The Wheeler Centre have posted the following video of the Meanland event I participated in a few weeks back, on the future of the bookstore. Other guests are Michael Webster, Jo Case & Corrie Perkins, with new Meanjin editor Sally Heath at the helm. The room was packed to the gills, with lots of people standing down the back and a waiting list to get in, so it's obviously a subject that strikes a chord. It's a long video though, and I don't say an awful lot. What I do say seemed to be unpopular with the crowd, but I find it hard to imagine that bricks and mortar bookstores have got much of a long term future. Plenty to think about in any case, if you can make it through what sometimes feels like a promotional video for bookstores rather than a debate about their survival.
The latest issues of several literary mags have landed on my desk too. Zoetrope Vol.15 No.1 has been designed by film-maker Mark Romanek, who just happens to have a movie out, Never Let Me Go. It's not the best issue, with the photos from Romanek's iphone that are peppered throughout in many ways telling the best story. Brazilian author Frances de Pontes Peebles also turns in a strong tale, 'The Serrambi Case', about two teenage girls whose decomposed bodies are found in a cane field some time after their disappearance. The story is told from the perspective of everyone involved in the case, from the coroner, the old woman selling jewellery on the beach, both sets of parents, some birds flying overhead and even the cane itself. The classic reprint in this issue is Raymond Carver's 'Why Don't You Dance?', which is surprisingly introduced by Will Ferrell, who gamely admits to never having heard of Carver prior to reading the script of Everything Must Go, the film version of 'Why Don't You Dance' that comes out in May. Here's the trailer, which looks a little painful. I don't suppose making a 90 minute film from a 1000 word story can have been all that easy, and perhaps was ill-advised. I guess we'll find out soon enough.
The Paris Review continues its renaissance under Lorin Stein with a beautiful, tactile issue 196 that feels almost hand-made. Only one short story here though, by Joshua Cohen, which did my head in. One highlight is the first part of Roberto Bolano's lost novel The Third Reich, which he wrote in 1989 and which is being serialised in PR over four issues, the first such novel serialisation they've done in 42 years and a must for fans of the Chilean master. I was also stoked to read an interview with one of my favourite writers, Ann Beattie. She has had 48 stories published in The New Yorker, although the first 17 she sent them were rejected. When Gordon Lish was at Esquire he rejected one of her stories with a note that read, "All dressed up with nowhere to go." Gold. Beattie's modesty and humility shine through in this interview. Here's an excerpt:
PR: Do you know how many stories you've written altogether?
AB: Never counted. There are forty-eight in The New Yorker Stories and at least as many elsewhere. A hundred twenty-five maybe. Plus a lot that I ripped up at the last line. Or halfway through. Maybe three for every one I published.
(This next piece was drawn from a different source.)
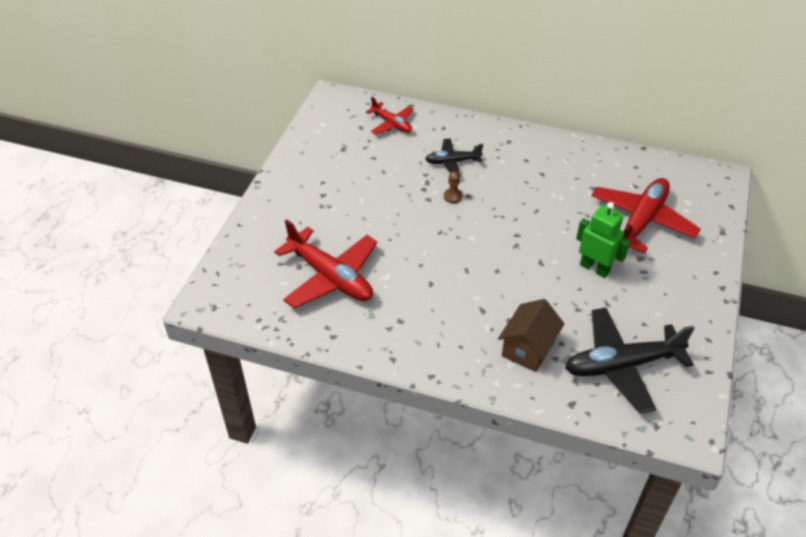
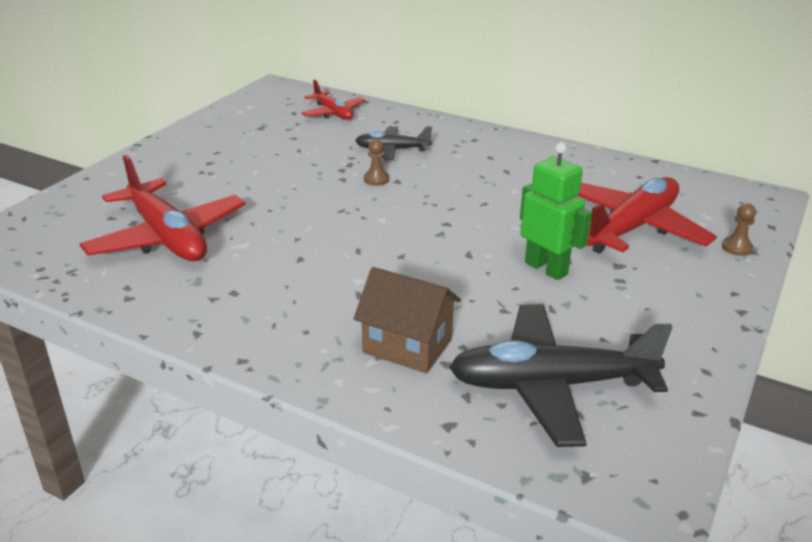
camera: 10 degrees right, 15 degrees down
(528, 348) = (407, 346): brown house -> brown house turned 75 degrees clockwise
(712, 230) = (737, 248): none -> brown pawn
PR: You discard that many?
AB: I have a very short fuse. I always think, This isn't the moment, another story will come along.
PR: Do you ever return to your old work, out of interest?
AB: No. I wouldn't of an evening sit around and read something I've written.
If you're looking to try Beattie out, The New Yorker Stories is definitive reading, though if you want something shorter, last year's novella Walks With Men is pretty great.
Finally, we have Dumbo Feather, the Australian mag which now has a new publisher, new editorial staff, new design and new contributors (disclosure: I am one of them, with a piece on Burmese border guards). Outgoing head honcho and one woman army Kate Bezar is finally one of the interview subjects, which fans of the mag have been requesting for years. Modesty saves the day once more here, and the interview with deputy ed Jessica Friedmann is an honest, moving feast. The launch for this was last night at Craft Victoria and was the most fun I've had at a book launch in a long time, though my recent prediliction for Jonathan Ames's Bored to Death led to white wine drunkenness and an attempted impersonation of the opening credits of cult 80s show Manimal. Much credit must go to designer Stuart Geddes for breaking lots of rules and taking risks with this mag, and to new editor Patrick Pittman, whose introduction to the Richard Skelton interview will have you tearing up. He has a knack for delivering the kind of quietly devastating sentences that are rarely seen in journalism anymore and it's going to be very hard very quickly to imagine anyone else at the helm of this mag. An inheritor to Kate Bezar's throne seemed unlikely, but publisher Berry Liberman has pulled an extraordinary ace out of her sleeve that will ensure fans of Dumbo Feather fall in love with the mag all over again, and recruit a whole new legion of readers.
And with that, I shall leave you, dear readers, with Manimal, as he transforms into a falcon to catch cavewomen and assist unconscious parachuters. French video, for extra giggles.


1 comments:
I just cannot emphasise strongly enough how hilarious Manimal is. I can't decide which is better: the actual, veeeerrrrryyy sloooooowwww transformations or your impressions of them!